A mathematician once told me his opinion about the difference between mathematics and newer fields like statistics and econometrics. He told me that mathematics was old enough to be mature and that various problems in nomenclature had been worked out long ago. For example, it used to be that different cultures used different numbering systems in math research, but now we all use a standard place-based numbering system and one common set of numerals.
Statistics (this mathematician said) was relatively new and there are still competing terms that refer to the same thing, or different things that are referred to by one term. Here is one of several posts by Andrew Gelman about confusion in what "fixed effects" and "random effects" are (he talks about five totally different definitions). I have talked to several successful academic researchers who don't really understand the precise definitions of fixed and random effects. For the record, I think that we should stick to the definitions based on the linear algebra behind them. I outlined some of the algebra here, based on the explanation in Wooldridge's textbook.
Other examples of confusing or inconsistent terminology in statistics and econometrics:
- (very minor) Heteroskadasticity-robust standard errors are also called Huber-White, Eicker-White, or Eicker-Huber-White standard errors.
- (also very minor) People talk about the "Wilcoxon test," and it's not usually clear whether they mean the Wilcoxon signed-rank test or the Wilcoxon rank sum test.
- (more serious) The right-hand terms in a regression equation are variously called covariates, predictors, regressors, independent variables, explanatory variables, or even features or other things. Similarly, the left-hand term is variously called the outcome variable, the response variable, the dependent variable, and other things. The error could be the error or the residual. Each of these terms represent slightly different philosophical ideas about what is happening in regression and why.
- (also serious)This paper which is otherwise quite good makes what I think is another mistake on page 190: saying that "shrinkage" and "partial pooling" are the same thing. Partial pooling in a multilevel model does indeed shrink coefficients compared to a fixed effects model, but I think that the term shrinkage refers to (or should refer to) specifically the effect of including a regression coefficient in a loss function like in ridge regression (another thing with many names). Even if that is not exactly what is meant by the term shrinkage, I don't think that shrinkage and partial pooling are synonyms.
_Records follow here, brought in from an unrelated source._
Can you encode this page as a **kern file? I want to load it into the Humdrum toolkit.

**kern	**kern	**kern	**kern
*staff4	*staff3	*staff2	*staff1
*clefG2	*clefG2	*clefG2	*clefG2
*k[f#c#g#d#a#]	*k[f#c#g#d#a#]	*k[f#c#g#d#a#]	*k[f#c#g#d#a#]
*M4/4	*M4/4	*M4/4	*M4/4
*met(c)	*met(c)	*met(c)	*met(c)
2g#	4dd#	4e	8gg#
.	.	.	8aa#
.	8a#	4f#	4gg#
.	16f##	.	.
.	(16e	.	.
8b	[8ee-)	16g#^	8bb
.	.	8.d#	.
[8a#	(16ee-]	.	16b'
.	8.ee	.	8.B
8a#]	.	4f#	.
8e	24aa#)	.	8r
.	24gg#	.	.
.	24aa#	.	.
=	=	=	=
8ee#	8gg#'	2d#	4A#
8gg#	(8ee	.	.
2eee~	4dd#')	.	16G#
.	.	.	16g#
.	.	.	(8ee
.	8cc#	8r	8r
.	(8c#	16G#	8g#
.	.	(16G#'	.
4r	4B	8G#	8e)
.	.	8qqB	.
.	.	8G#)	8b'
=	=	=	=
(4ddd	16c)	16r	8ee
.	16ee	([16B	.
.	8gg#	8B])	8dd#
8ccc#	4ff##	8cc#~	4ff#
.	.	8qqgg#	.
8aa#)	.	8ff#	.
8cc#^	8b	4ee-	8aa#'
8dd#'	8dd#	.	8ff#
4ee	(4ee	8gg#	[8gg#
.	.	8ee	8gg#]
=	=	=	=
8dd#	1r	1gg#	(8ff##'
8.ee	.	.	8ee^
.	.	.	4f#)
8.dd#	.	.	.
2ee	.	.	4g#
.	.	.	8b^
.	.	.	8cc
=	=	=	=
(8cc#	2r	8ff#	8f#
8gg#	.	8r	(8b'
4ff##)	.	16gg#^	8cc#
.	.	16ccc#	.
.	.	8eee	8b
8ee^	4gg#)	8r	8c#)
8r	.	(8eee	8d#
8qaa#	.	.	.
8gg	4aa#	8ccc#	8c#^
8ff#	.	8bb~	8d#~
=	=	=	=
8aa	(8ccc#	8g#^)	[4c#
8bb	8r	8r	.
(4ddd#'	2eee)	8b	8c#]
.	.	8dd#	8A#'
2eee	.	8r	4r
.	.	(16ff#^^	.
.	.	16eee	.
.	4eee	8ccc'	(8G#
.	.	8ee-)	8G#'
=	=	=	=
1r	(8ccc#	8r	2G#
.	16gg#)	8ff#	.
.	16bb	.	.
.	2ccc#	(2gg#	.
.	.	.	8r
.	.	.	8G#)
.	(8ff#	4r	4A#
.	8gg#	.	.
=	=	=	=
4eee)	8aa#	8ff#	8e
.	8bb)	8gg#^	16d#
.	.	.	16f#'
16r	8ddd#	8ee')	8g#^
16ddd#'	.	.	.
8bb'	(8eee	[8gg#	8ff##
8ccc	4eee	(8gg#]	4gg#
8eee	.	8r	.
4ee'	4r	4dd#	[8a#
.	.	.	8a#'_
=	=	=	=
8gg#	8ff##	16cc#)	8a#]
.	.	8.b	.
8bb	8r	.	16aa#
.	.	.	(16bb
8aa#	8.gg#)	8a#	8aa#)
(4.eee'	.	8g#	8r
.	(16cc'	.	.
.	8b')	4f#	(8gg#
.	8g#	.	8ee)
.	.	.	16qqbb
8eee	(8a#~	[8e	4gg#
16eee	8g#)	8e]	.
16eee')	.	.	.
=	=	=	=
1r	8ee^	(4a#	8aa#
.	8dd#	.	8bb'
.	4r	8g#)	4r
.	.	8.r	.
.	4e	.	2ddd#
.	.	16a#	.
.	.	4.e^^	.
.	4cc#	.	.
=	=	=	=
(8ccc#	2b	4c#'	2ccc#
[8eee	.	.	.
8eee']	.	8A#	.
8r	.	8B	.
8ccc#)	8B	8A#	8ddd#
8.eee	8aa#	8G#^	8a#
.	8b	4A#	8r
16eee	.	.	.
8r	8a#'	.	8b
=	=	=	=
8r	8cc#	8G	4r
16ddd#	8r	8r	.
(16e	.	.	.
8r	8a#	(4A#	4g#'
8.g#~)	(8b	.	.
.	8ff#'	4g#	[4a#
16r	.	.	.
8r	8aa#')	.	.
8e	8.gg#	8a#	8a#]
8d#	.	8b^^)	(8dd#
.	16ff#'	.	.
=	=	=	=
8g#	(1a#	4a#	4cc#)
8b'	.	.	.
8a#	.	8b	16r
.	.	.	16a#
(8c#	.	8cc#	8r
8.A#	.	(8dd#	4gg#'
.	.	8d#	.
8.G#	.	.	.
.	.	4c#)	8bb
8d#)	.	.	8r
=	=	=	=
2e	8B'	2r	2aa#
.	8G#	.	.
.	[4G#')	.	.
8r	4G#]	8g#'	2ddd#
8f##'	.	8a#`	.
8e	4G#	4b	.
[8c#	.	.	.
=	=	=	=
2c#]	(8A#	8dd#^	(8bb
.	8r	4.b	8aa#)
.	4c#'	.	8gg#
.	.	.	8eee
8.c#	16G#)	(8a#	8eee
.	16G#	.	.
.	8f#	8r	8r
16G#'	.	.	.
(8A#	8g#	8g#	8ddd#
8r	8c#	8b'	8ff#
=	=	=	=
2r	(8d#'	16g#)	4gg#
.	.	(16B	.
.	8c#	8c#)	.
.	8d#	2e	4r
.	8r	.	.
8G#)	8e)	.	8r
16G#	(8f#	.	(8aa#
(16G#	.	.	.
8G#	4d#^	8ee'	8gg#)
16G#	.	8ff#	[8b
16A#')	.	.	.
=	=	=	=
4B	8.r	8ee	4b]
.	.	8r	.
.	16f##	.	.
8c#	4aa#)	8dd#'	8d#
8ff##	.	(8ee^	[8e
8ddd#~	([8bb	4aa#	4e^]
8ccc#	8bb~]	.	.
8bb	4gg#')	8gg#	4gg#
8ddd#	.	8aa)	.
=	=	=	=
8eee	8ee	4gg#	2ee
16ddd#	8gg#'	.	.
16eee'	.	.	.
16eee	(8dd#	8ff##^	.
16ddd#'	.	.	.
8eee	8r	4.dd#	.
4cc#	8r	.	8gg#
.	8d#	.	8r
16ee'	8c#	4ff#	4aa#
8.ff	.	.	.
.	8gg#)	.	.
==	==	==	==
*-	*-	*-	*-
- (maybe the most significant): People are rarely if ever able to give a precise definition of "endogeneity." They usually mean something about a problem with causal inference or omitted variables. An econometrics-based definition (that I prefer) is simply that the error terms are correlated with the regressors.
(Email me if you think of any others; I know there are plenty that I missed.)
It is possible that as time goes on, the confusion about these terms will recede and we will live in a world where one term refers to one idea. However, I doubt it. Each competing term represents a person's training, philosophy, field, and even region. Maybe these competing and confusing terms add richness and variety to the linguistic landscape. Or maybe they don't, but since science is non-centralized and (in some ways) conservative, I predict that terminological confusion/diversity will persist for decades to come.
One last point: even mathematics has plenty of terminology issues, despite its supposed maturity. For example, even today, hundreds of years after calculus was invented, there are many different competing notation methods for differentiation. Maybe maturity lies not only in simple terminology, but also in the ability to tolerate and thrive with confusing terminology.